Supplied passage: Begin

This is the first sentence in the document where I have no idea what it means, because it uses concepts not introduced yet. Maybe this can be dropped? Or maybe I'll just have to get it on the second pass.

[x] Later -- Yeah, I'd just drop that sentence, I think.

This information gives the data global context and allows developers to re-use each other's data without having to agree to how their data will interoperate on a site-by-site basis.

I find the re-use of the word "context" awkward here.

[x] How about: This information allows developers to re-use each other's data without having to agree to how their data will interoperate on a site-by-site basis.

External JSON-LD context documents may contain extra information located outside of the @context key,

That makes me wonder if it can be HTML, to be more readable. There would have to be some standard way to find the @context json in the HTML....

[x] Later - I see it can't. Okay, con-neg works, too.

EXAMPLE 5
[x] after this example I was expecting the next example to use a Link header (what turns out to be EXAMPLE 29). Maybe mention it here?

EXAMPLE 6 -- In the example above, the key http://schema.org/name is interpreted as an absolute IRI because it contains a colon (:) and the "http" prefix does not exist in the context.
[x] Now would be a perfect place to have a relative IRI example. You've just talked about there being absolute and relative IRIs, and given an example only of absolute ones.

JSON keys that do not expand to an absolute IRI are ignored, or removed in some cases, by the [JSON-LD-API]. However, JSON keys that do not include a mapping in the context are still considered valid expressions in JSON-LD documents—the keys just don't expand to unambiguous identifiers.

This is kind of weird. It doesn't tell me what I'm supposed to do; it just confuses me.

I guess it means they're like comments, and to be ignored?

[x] This is where we need a clear notion of a processor that reads JSON-LD and extracts all the triples and quads from it, it seems to me.

EXAMPLE 8
[x] It's confusing to have @type here. Maybe stick to just showing @vocab, and not also introducing something we haven't seen yet.
[x] Later -- I see @type is never defined at all. Sigh. I guess it's consider an API thing.

An IRI is generated when a JSON object is used in the value position and contains an @id keyword:
[x] This is the first place you use the word "generated" and it's not at all clear what it means. If we were talking about mapping to RDF it would make sense.

Supplied passage: End
Data records: Begin

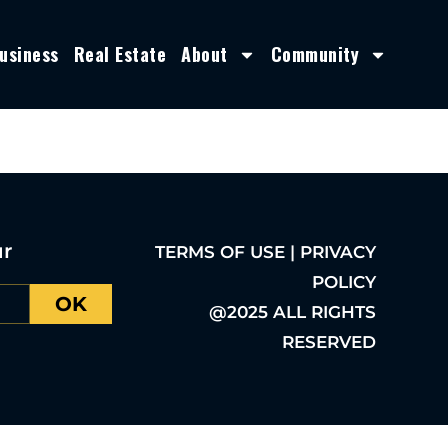
usiness
Real Estate
About
Community
ur
TERMS OF USE | PRIVACY
POLICY
OK
@2025 ALL RIGHTS
RESERVED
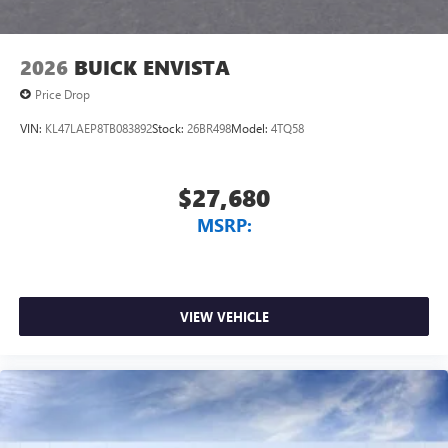
2026
BUICK ENVISTA
Price Drop
VIN:
KL47LAEP8TB083892
Stock:
26BR498
Model:
4TQ58
$27,680
MSRP:
VIEW VEHICLE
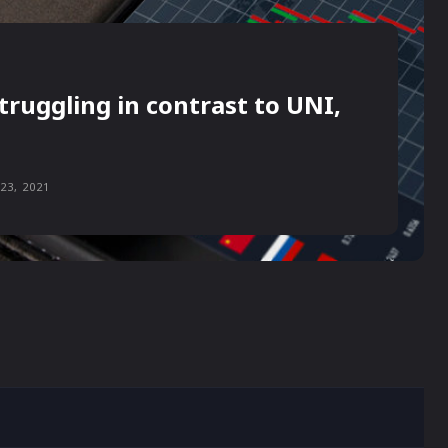
truggling in contrast to UNI,
23, 2021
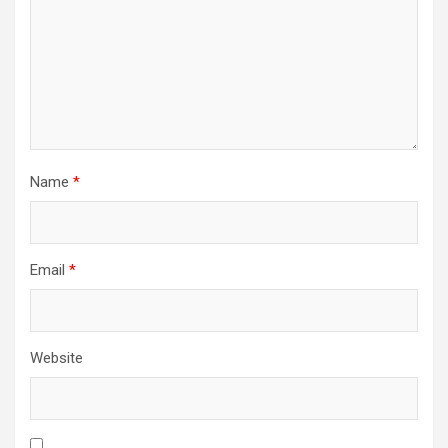
i
o
n
Name
*
Email
*
Website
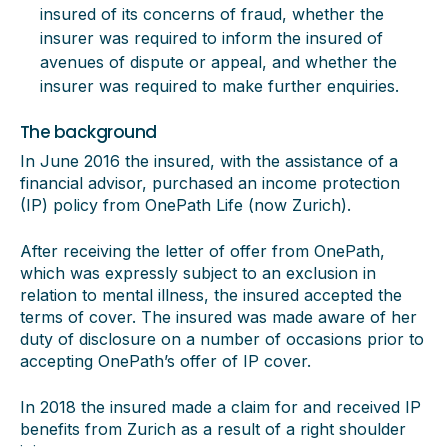
insured of its concerns of fraud, whether the
insurer was required to inform the insured of
avenues of dispute or appeal, and whether the
insurer was required to make further enquiries.
The background
In June 2016 the insured, with the assistance of a
financial advisor, purchased an income protection
(IP) policy from OnePath Life (now Zurich).
After receiving the letter of offer from OnePath,
which was expressly subject to an exclusion in
relation to mental illness, the insured accepted the
terms of cover. The insured was made aware of her
duty of disclosure on a number of occasions prior to
accepting OnePath’s offer of IP cover.
In 2018 the insured made a claim for and received IP
benefits from Zurich as a result of a right shoulder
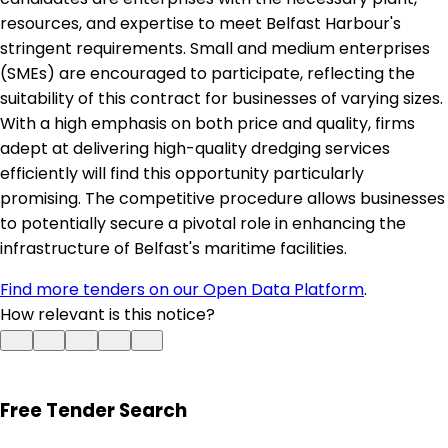
resources, and expertise to meet Belfast Harbour's
stringent requirements. Small and medium enterprises
(SMEs) are encouraged to participate, reflecting the
suitability of this contract for businesses of varying sizes.
With a high emphasis on both price and quality, firms
adept at delivering high-quality dredging services
efficiently will find this opportunity particularly
promising. The competitive procedure allows businesses
to potentially secure a pivotal role in enhancing the
infrastructure of Belfast's maritime facilities.
Find more tenders on our Open Data Platform
.
How relevant is this notice?
Free Tender Search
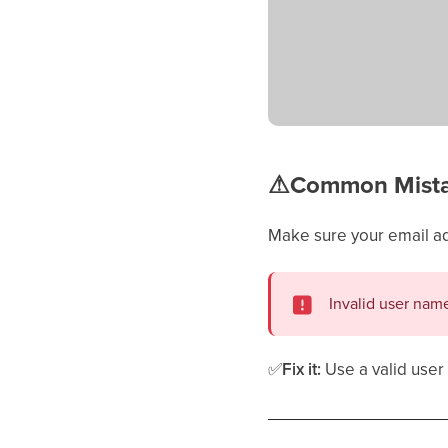
⚠
Common Mistak
Make sure your email a
Invalid user nam
✅
Fix it:
Use a valid use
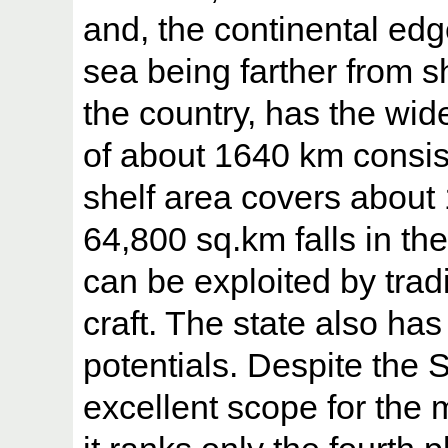
and, the continental edge
sea being farther from s
the country, has the wid
of about 1640 km consis
shelf area covers about
64,800 sq.km falls in t
can be exploited by trad
craft. The state also has
potentials. Despite the 
excellent scope for the 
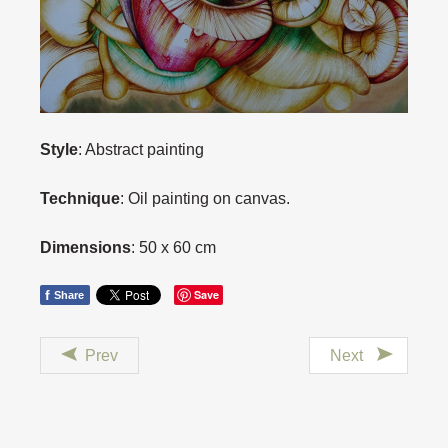
Style
: Abstract painting
Technique
: Oil painting on canvas.
Dimensions
: 50 x 60 cm
f
Save
Share
Prev
Next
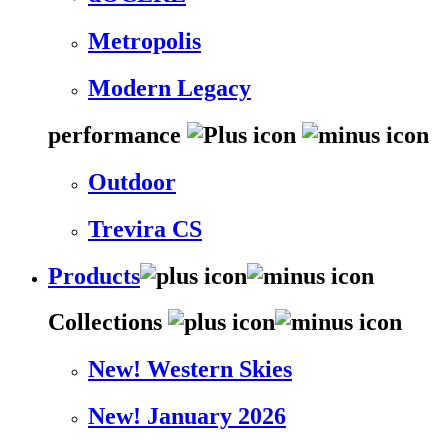
Metropolis
Modern Legacy
performance
Outdoor
Trevira CS
Products
Collections
New! Western Skies
New! January 2026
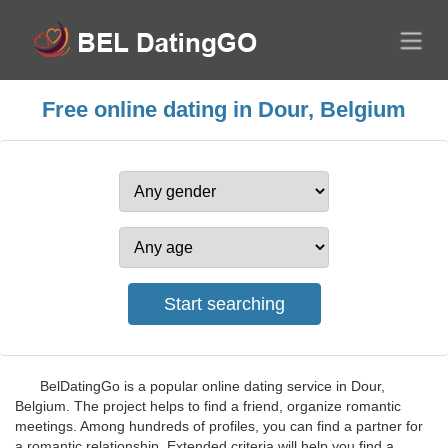
Free online dating in Dour, Belgium
BelDatingGo is a popular online dating service in Dour,
Belgium. The project helps to find a friend, organize romantic
meetings. Among hundreds of profiles, you can find a partner for
a romantic relationship. Extended criteria will help you find a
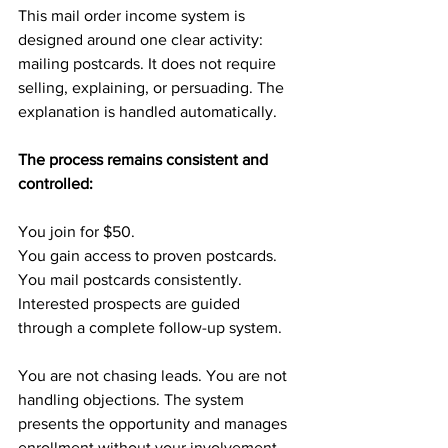
This mail order income system is 
designed around one clear activity: 
mailing postcards. It does not require 
selling, explaining, or persuading. The 
explanation is handled automatically.
The process remains consistent and 
controlled:
You join for $50.
You gain access to proven postcards.
You mail postcards consistently.
Interested prospects are guided 
through a complete follow-up system.
You are not chasing leads. You are not 
handling objections. The system 
presents the opportunity and manages 
enrollment without your involvement.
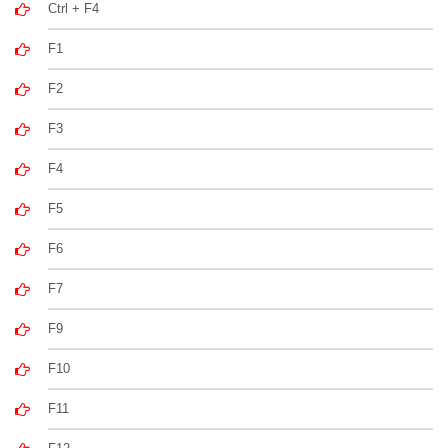
Ctrl + F4
F1
F2
F3
F4
F5
F6
F7
F9
F10
F11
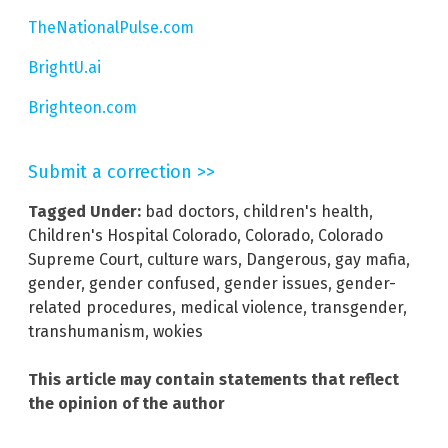
TheNationalPulse.com
BrightU.ai
Brighteon.com
Submit a correction >>
Tagged Under:
bad doctors
,
children's health
,
Children's Hospital Colorado
,
Colorado
,
Colorado
Supreme Court
,
culture wars
,
Dangerous
,
gay mafia
,
gender
,
gender confused
,
gender issues
,
gender-
related procedures
,
medical violence
,
transgender
,
transhumanism
,
wokies
This article may contain statements that reflect
the opinion of the author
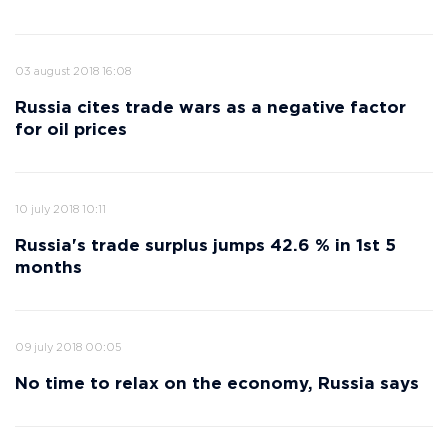
03 august 2018 16:08
Russia cites trade wars as a negative factor
for oil prices
10 july 2018 10:11
Russia's trade surplus jumps 42.6 % in 1st 5
months
09 july 2018 00:05
No time to relax on the economy, Russia says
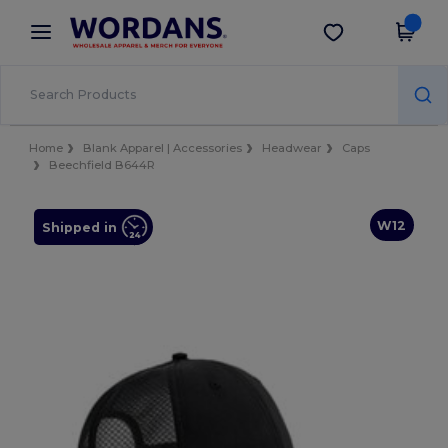
×
Wordans App
Get the app
Better prices on app!
Home
Blank Apparel | Accessories
Headwear
Caps
Beechfield B644R
W12
Shipped in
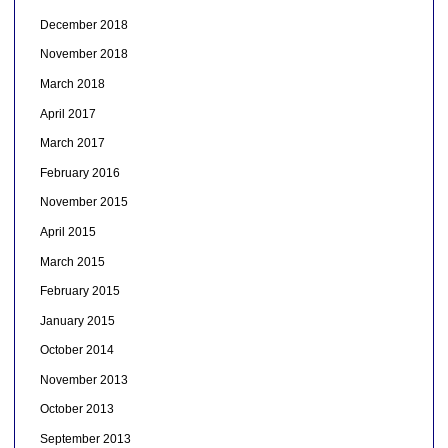
December 2018
November 2018
March 2018
April 2017
March 2017
February 2016
November 2015
April 2015
March 2015
February 2015
January 2015
October 2014
November 2013
October 2013
September 2013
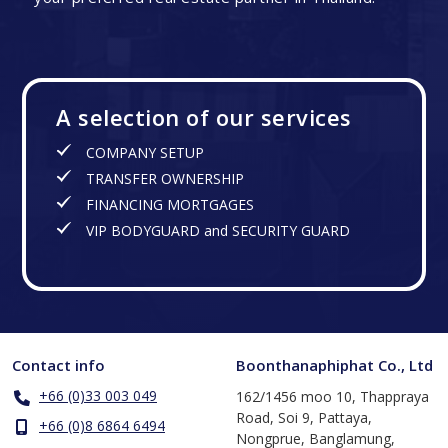
A selection of our services
COMPANY SETUP
TRANSFER OWNERSHIP
FINANCING MORTGAGES
VIP BODYGUARD and SECURITY GUARD
Contact info
Boonthanaphiphat Co., Ltd
+66 (0)33 003 049
162/1456 moo 10, Thappraya
Road, Soi 9, Pattaya,
+66 (0)8 6864 6494
Nongprue, Banglamung,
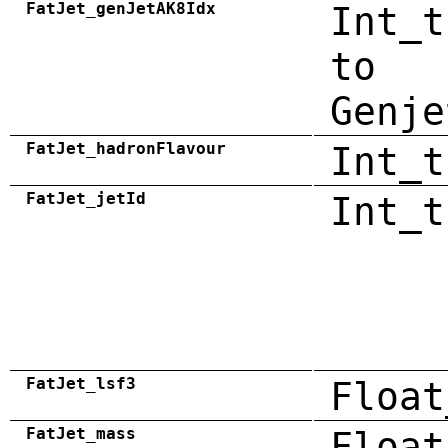
FatJet_genJetAK8Idx
Int_t
to
Genje
FatJet_hadronFlavour
Int_t
FatJet_jetId
Int_t
FatJet_lsf3
Float
FatJet_mass
Float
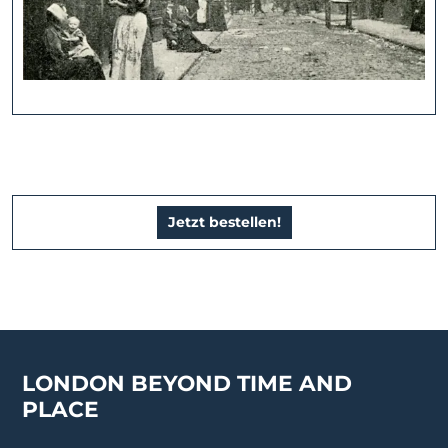
Jetzt bestellen!
LONDON BEYOND TIME AND
PLACE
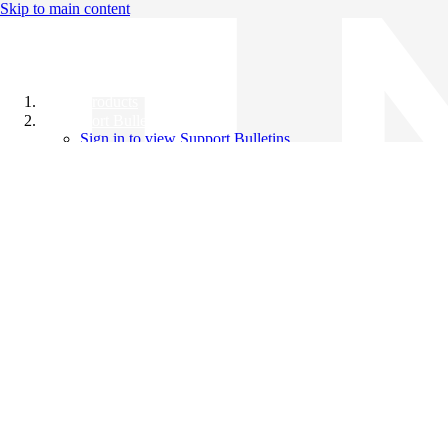
Skip to main content
All Products
Support Bulletins
Sign in to view Support Bulletins
Videos
Knowledge Base
English
English
日本語
中文（简体）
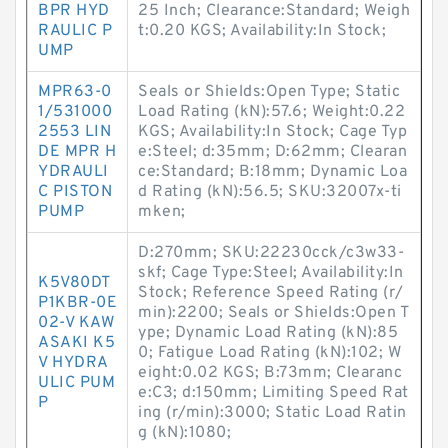
BPR HYD
25 Inch; Clearance:Standard; Weigh
RAULIC P
t:0.20 KGS; Availability:In Stock;
UMP
MPR63-0
Seals or Shields:Open Type; Static
1/531000
Load Rating (kN):57.6; Weight:0.22
2553 LIN
KGS; Availability:In Stock; Cage Typ
DE MPR H
e:Steel; d:35mm; D:62mm; Clearan
YDRAULI
ce:Standard; B:18mm; Dynamic Loa
C PISTON
d Rating (kN):56.5; SKU:32007x-ti
PUMP
mken;
D:270mm; SKU:22230cck/c3w33-
skf; Cage Type:Steel; Availability:In
K5V80DT
Stock; Reference Speed Rating (r/
P1KBR-0E
min):2200; Seals or Shields:Open T
02-V KAW
ype; Dynamic Load Rating (kN):85
ASAKI K5
0; Fatigue Load Rating (kN):102; W
V HYDRA
eight:0.02 KGS; B:73mm; Clearanc
ULIC PUM
e:C3; d:150mm; Limiting Speed Rat
P
ing (r/min):3000; Static Load Ratin
g (kN):1080;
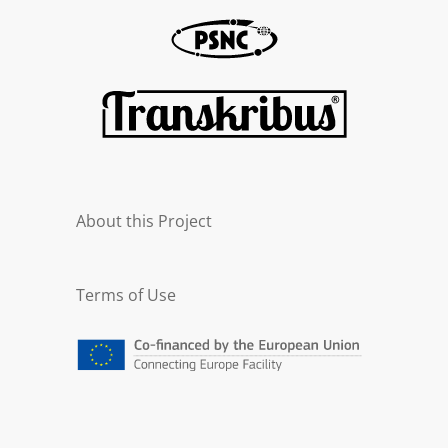
About this Project
Terms of Use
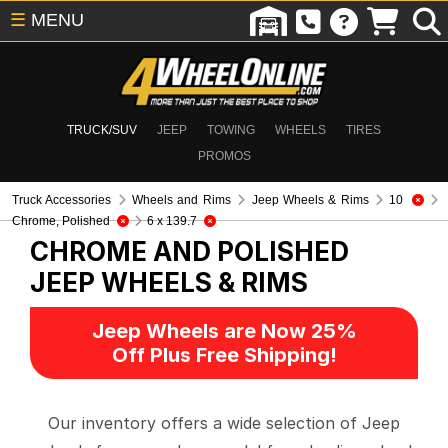
☰
MENU
TRUCK/SUV
JEEP
TOWING
WHEELS
TIRES
PROMOS
Truck Accessories
Wheels and Rims
Jeep Wheels & Rims
10
Chrome, Polished
6 x 139.7
CHROME AND POLISHED
JEEP WHEELS & RIMS
Jeep Wheels are Now 25%
Off Plus Free Shipping!
Our inventory offers a wide selection of Jeep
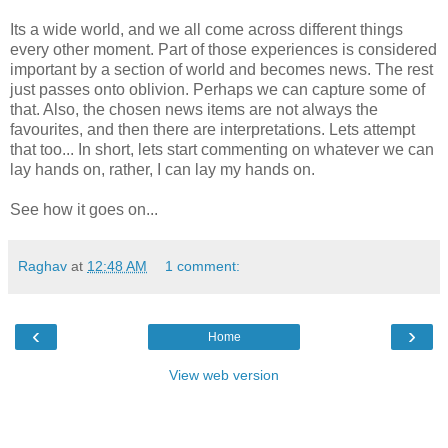
Its a wide world, and we all come across different things
every other moment. Part of those experiences is considered
important by a section of world and becomes news. The rest
just passes onto oblivion. Perhaps we can capture some of
that. Also, the chosen news items are not always the
favourites, and then there are interpretations. Lets attempt
that too... In short, lets start commenting on whatever we can
lay hands on, rather, I can lay my hands on.
See how it goes on...
Raghav
at
12:48 AM
1 comment:
‹
›
Home
View web version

Data records: End

Exercise objective =>
From the JSON-LD review notes, return word for word the part that opens with the words "[x] How about: This" and closes with "in the HTML....".

Completed task =>
[x] How about: This information allows developers to re-use each other's data without having to agree to how their data will interoperate on a site-by-site basis.

External JSON-LD context documents may contain extra information located outside of the @context key,

That makes me wonder if it can be HTML, to be more readable. There would have to be some standard way to find the @context json in the HTML....